(Excerpted passage Opens)

Under statute and established rules of procedure, youth do not have to be adjudicated delinquent in Minnesota to be placed on probation. Supervision can be a part of a continuance for dismissal disposition as well as a stay of adjudication disposition. The numbers of Minnesota youth on probation peaked at 18,000 in 1999, but has since fallen over 50% to approximately 8,500 in 2013, comparable to figures in the mid 1980s. Declining court volume is one factor in declining juvenile probation volume in Minnesota (Swayze & Buskovick, 2013).
Table 6.3. Court Services Delivery Systems in Minnesota
Core Protections for Juveniles
The federal Juvenile Justice and Delinquency Prevention Act of 2002 requires that Minnesota monitor its juvenile justice system for four core protections for youth, three of which are related to the appropriate use of secure detention facilities for accused and adjudicated youth (Swayze, 2010). Specifically, the act requires:
  1. The deinstitutionalization of non-offenders and status-level offenders from secure facilities;
  2. The removal of delinquent youth from adult jails and police lockups;
  3. And that juveniles be sight and sound separated from adult inmates whenever they are held in the same facility.
A fourth protection requires that states monitor their juvenile justice system for the over-representation of youth from communities of color, known as Disproportionate Minority Contact (DMC). DMC has shown to exist in most states throughout the U.S. (Kempf-Leonard, 2007). As discussed in Chapter Four , youth of color are disparately represented at all stages of justice-system processing in Minnesota. Further, the level of disparity in Minnesota is more severe than both the national average and comparable states (Swayze & Buskovick, 2012c). In 2010, for example, 44 percent of total juvenile arrests were youth of color compared to just 12 percent in 1980. While the population of youth of color has increased from 5 percent to 22 percent of youth ages 10 to 17, youth of color are still substantially overrepresented in Minnesota at the point of arrest (Swayze & Buskovick, 2013).
Child Abuse and Neglect
In September 2015, Minnesota Vikings running back Adrian Peterson, one of the National Football League's top stars, was charged with one count of reckless or negligent injury to a child, a felony, for disciplining his 4-year-old son with a switch. The case was eventually pled down to a single charge of reckless assault, a misdemeanor, but Peterson still missed the entire NFL season and suffered untold damage to his once stellar reputation. More importantly, his actions shone a national spotlight on the fine line between discipline and abuse (Zinser, 2014).

(Excerpted passage Closes)
(Entries provided Opens)

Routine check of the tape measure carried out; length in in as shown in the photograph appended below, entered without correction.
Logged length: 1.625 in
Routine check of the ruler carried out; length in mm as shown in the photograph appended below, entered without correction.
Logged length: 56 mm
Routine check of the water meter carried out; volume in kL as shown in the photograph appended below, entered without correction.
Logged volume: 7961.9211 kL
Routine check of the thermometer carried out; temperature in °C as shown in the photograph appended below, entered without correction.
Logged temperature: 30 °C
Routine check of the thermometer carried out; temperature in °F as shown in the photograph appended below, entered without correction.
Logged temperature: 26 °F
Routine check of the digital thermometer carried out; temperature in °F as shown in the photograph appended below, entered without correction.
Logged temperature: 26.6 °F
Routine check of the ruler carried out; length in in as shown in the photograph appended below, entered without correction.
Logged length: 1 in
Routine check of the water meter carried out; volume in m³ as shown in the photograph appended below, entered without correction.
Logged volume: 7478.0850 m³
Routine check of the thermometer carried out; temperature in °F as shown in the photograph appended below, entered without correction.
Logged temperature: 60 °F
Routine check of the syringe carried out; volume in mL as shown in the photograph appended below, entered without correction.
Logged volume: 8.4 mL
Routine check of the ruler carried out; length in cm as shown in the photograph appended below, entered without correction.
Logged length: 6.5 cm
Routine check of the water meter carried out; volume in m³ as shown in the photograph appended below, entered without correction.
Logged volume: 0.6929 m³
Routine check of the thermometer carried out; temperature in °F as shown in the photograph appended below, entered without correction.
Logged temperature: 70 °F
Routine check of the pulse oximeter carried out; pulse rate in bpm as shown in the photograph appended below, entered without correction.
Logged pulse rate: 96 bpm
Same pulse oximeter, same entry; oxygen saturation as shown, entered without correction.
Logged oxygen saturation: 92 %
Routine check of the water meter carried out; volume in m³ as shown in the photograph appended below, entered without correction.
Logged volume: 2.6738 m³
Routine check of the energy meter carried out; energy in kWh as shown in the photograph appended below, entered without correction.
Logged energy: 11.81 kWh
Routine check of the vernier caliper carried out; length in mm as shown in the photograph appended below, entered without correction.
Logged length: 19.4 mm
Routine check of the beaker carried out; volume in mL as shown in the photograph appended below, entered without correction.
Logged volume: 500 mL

(Entries provided Closes)

> [Activity] Transcribe everything in the Minnesota juvenile justice passage above from "Table 6.3. Court" down to "the same facility.".

> [Your response]
Table 6.3. Court Services Delivery Systems in Minnesota
Core Protections for Juveniles
The federal Juvenile Justice and Delinquency Prevention Act of 2002 requires that Minnesota monitor its juvenile justice system for four core protections for youth, three of which are related to the appropriate use of secure detention facilities for accused and adjudicated youth (Swayze, 2010). Specifically, the act requires:
  1. The deinstitutionalization of non-offenders and status-level offenders from secure facilities;
  2. The removal of delinquent youth from adult jails and police lockups;
  3. And that juveniles be sight and sound separated from adult inmates whenever they are held in the same facility.